• **TASK PROMPT**:
Leave out the pictures and print the rest of the entries exactly as they stand.

• **RECORDS PROVIDED**:
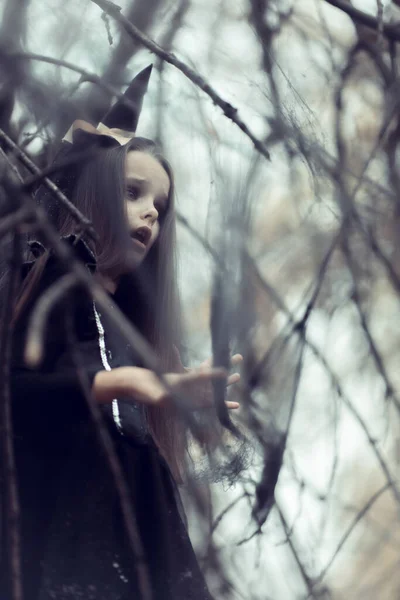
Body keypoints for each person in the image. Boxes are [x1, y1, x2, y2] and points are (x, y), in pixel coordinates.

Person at [0, 66, 242, 600]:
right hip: (68, 517)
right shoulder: (54, 282)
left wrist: (165, 389)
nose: (149, 216)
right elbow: (19, 394)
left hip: (134, 520)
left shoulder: (128, 321)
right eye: (133, 193)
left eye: (159, 207)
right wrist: (126, 383)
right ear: (87, 192)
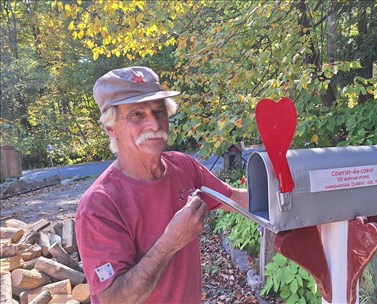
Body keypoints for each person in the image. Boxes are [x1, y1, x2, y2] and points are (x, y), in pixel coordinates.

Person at [75, 66, 249, 304]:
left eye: (159, 111)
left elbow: (235, 199)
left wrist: (295, 197)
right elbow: (113, 299)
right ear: (110, 128)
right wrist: (170, 242)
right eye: (136, 114)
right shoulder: (99, 204)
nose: (155, 125)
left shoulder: (183, 166)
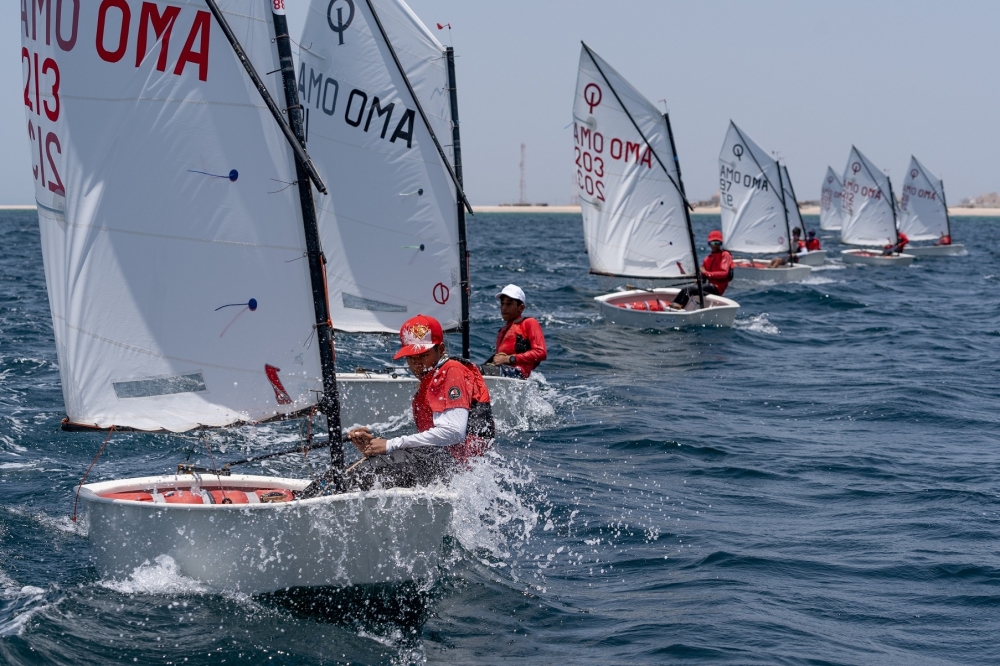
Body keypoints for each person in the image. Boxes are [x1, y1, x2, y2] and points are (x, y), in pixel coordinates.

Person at [300, 315, 495, 496]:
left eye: (423, 356)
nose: (417, 364)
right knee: (345, 473)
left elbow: (453, 432)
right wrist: (373, 446)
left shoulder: (452, 371)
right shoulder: (429, 382)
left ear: (441, 349)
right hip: (439, 463)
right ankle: (307, 497)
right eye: (411, 358)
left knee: (355, 477)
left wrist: (390, 445)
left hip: (450, 466)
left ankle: (305, 502)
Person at [483, 284, 547, 379]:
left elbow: (541, 352)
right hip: (502, 373)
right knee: (467, 368)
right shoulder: (503, 330)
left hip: (517, 374)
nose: (504, 308)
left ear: (521, 307)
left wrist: (509, 358)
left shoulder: (529, 323)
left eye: (508, 304)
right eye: (502, 303)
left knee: (477, 370)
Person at [669, 230, 734, 310]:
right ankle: (672, 306)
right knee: (685, 289)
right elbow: (703, 277)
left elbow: (724, 274)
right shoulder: (707, 259)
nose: (715, 246)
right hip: (708, 286)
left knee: (689, 290)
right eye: (712, 243)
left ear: (721, 244)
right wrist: (699, 277)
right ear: (709, 244)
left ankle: (678, 308)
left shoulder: (725, 255)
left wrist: (706, 273)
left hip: (717, 288)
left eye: (717, 243)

• **RESULT BELOW**:
Body keypoints for each person in the image. Boxes are [x1, y1, x2, y2] and points are (x, y), in pixel coordinates.

Person at [0, 66, 242, 600]:
right hip: (68, 517)
right shoulder: (54, 282)
left wrist: (165, 389)
nose: (149, 216)
right elbow: (19, 394)
left hip: (134, 520)
left shoulder: (128, 321)
right eye: (133, 193)
left eye: (159, 207)
right wrist: (126, 383)
right ear: (87, 192)
Body keypoints for each person in the image. Boxes are [x1, y1, x2, y2] and points are (x, y), in pixel coordinates.

Person at [75, 66, 249, 304]:
left eye: (159, 111)
left elbow: (235, 199)
left wrist: (295, 197)
right elbow: (113, 299)
right ear: (110, 128)
right wrist: (170, 242)
right eye: (136, 114)
right shoulder: (99, 204)
nose: (155, 125)
left shoulder: (183, 166)
Body keypoints for each person in the image. Boxes are [x1, y1, x2, y2] and points are (x, y), in pixel coordinates.

Person at [300, 315, 495, 496]:
left eye: (423, 356)
nose: (417, 364)
right knee: (345, 473)
left elbow: (453, 432)
right wrist: (373, 446)
left shoulder: (452, 371)
right shoulder: (429, 382)
left ear: (441, 349)
right hip: (439, 463)
right ankle: (307, 497)
right eye: (411, 358)
left knee: (355, 477)
left wrist: (390, 445)
left hip: (450, 466)
left ankle: (305, 502)
Person at [483, 284, 547, 379]:
left elbow: (541, 352)
right hip: (502, 373)
right knee: (467, 368)
right shoulder: (503, 330)
left hip: (517, 374)
nose: (504, 308)
left ear: (521, 307)
left wrist: (509, 358)
left shoulder: (529, 323)
left eye: (508, 304)
right eye: (502, 303)
left knee: (477, 370)
Person at [669, 230, 734, 310]:
right ankle: (672, 306)
right knee: (685, 289)
right elbow: (703, 277)
left elbow: (724, 274)
right shoulder: (707, 259)
nose: (715, 246)
right hip: (708, 286)
left knee: (689, 290)
right eye: (712, 243)
left ear: (721, 244)
right wrist: (699, 277)
right ear: (709, 244)
left ankle: (678, 308)
left shoulder: (725, 255)
left wrist: (706, 273)
left hip: (717, 288)
left eye: (717, 243)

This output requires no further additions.